Not to say there’s any scarcity of creative types, artists abound, but pretty much we all look the same. Difference isn’t tolerated too well here. And i am different.

But i don’t mean to insinuate that there is no hope. And one of my wishes is that those of us who want to propel change will gather together and make that happen. One of the movers in that change is Joshua David Richardson, a local musician who felt there was room for more diversity in the music scene so he started OTHERfolk (website) which is the night before the big hometown summer festival called, aptly enough, Summerfolk (website here). We are working OTHERfolk, come see us at Norma Jean’s from 6:30-10:30, Thursday, August 18th. We are also working Summerfolk… visit us at the Philosopher’s Cafe … actually it is just the Cafe, but i like to call it that! There is music there too. Here is a pic from a couple of years back…from this you can see why i enjoyed working at this venue in the park.

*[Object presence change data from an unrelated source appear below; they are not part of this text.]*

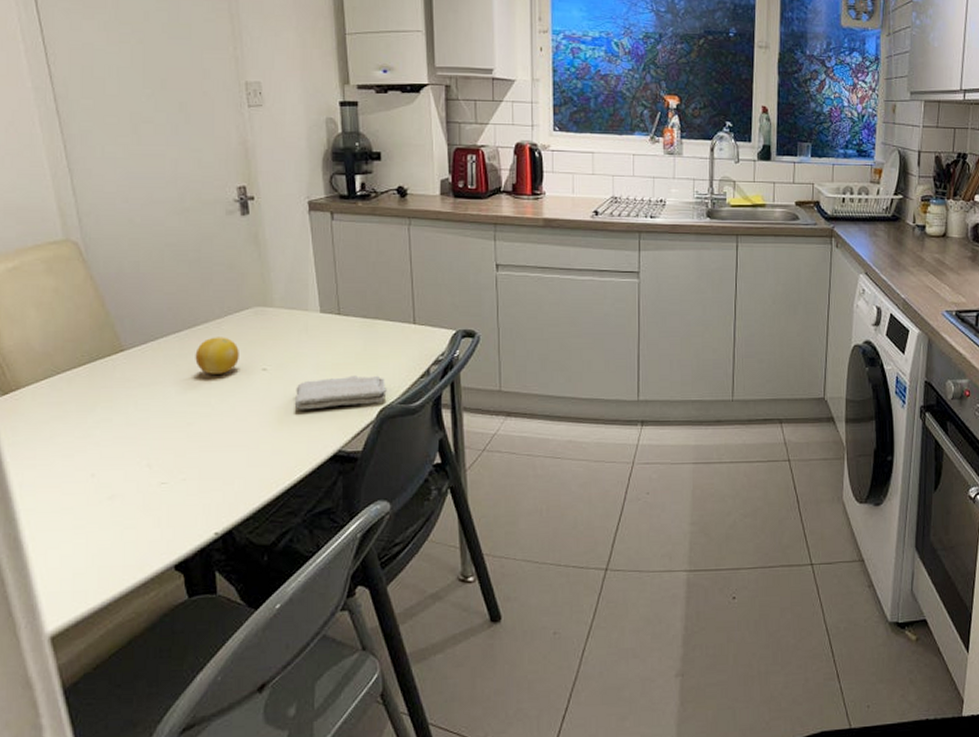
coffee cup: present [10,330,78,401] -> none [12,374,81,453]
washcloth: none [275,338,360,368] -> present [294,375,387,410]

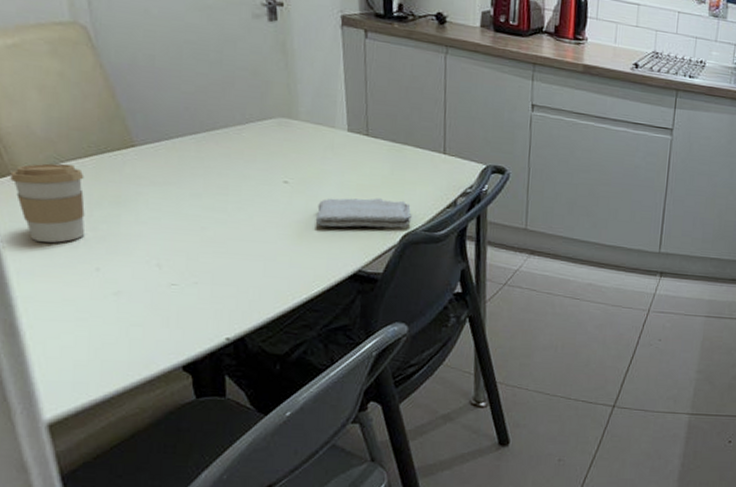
coffee cup: none [12,374,81,453] -> present [10,163,86,243]
fruit: present [195,337,239,374] -> none [212,143,260,182]

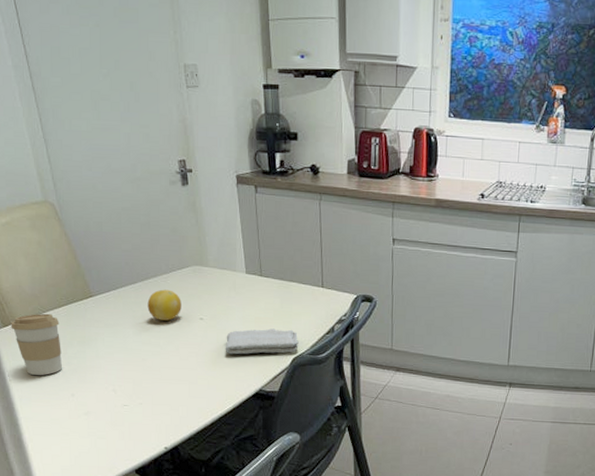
fruit: none [212,143,260,182] -> present [147,289,181,321]

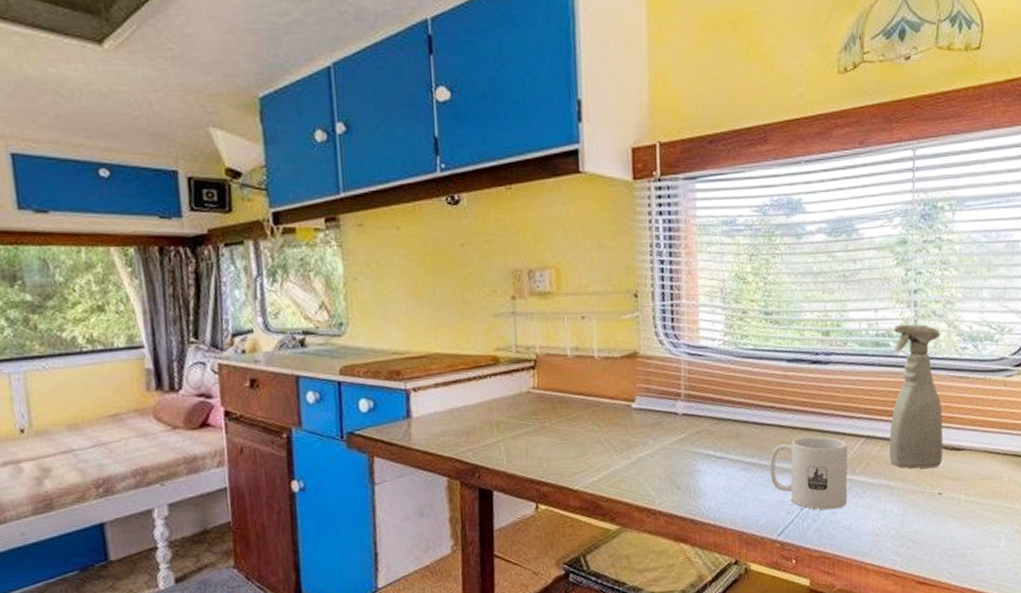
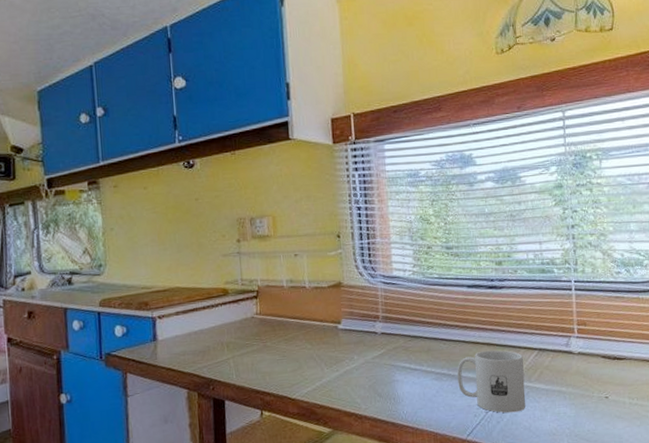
spray bottle: present [889,324,943,469] -> none [556,253,606,376]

So much for all the plugs…what my wish for today is that i can be a part of the change i wish to see here in Owen Sound. That’s why i came here…well aside from the fact that my husband took a job here…but that was a conscious choice…to come here i mean. He is a photographer (by affection and with great skill) and we have been coming up here to hike the trails and gape in awe at the landscape. It seemed a natural to choose to retire here. I have had many misgivings about that, but i am here now, and for the time being i am stuck here. So instead, of griping, moaning, and berating what is missing here, how stuck in same old, same old, it is here, how many kicks i’ve taken while trying to earn a livelihood…you get the drift…i am wishing that i will learn to love the place as much as i love the natural wildness that surrounds me here.

Any suggestions about how i learn how to make that difference by seeing things in a different light would be more than welcome.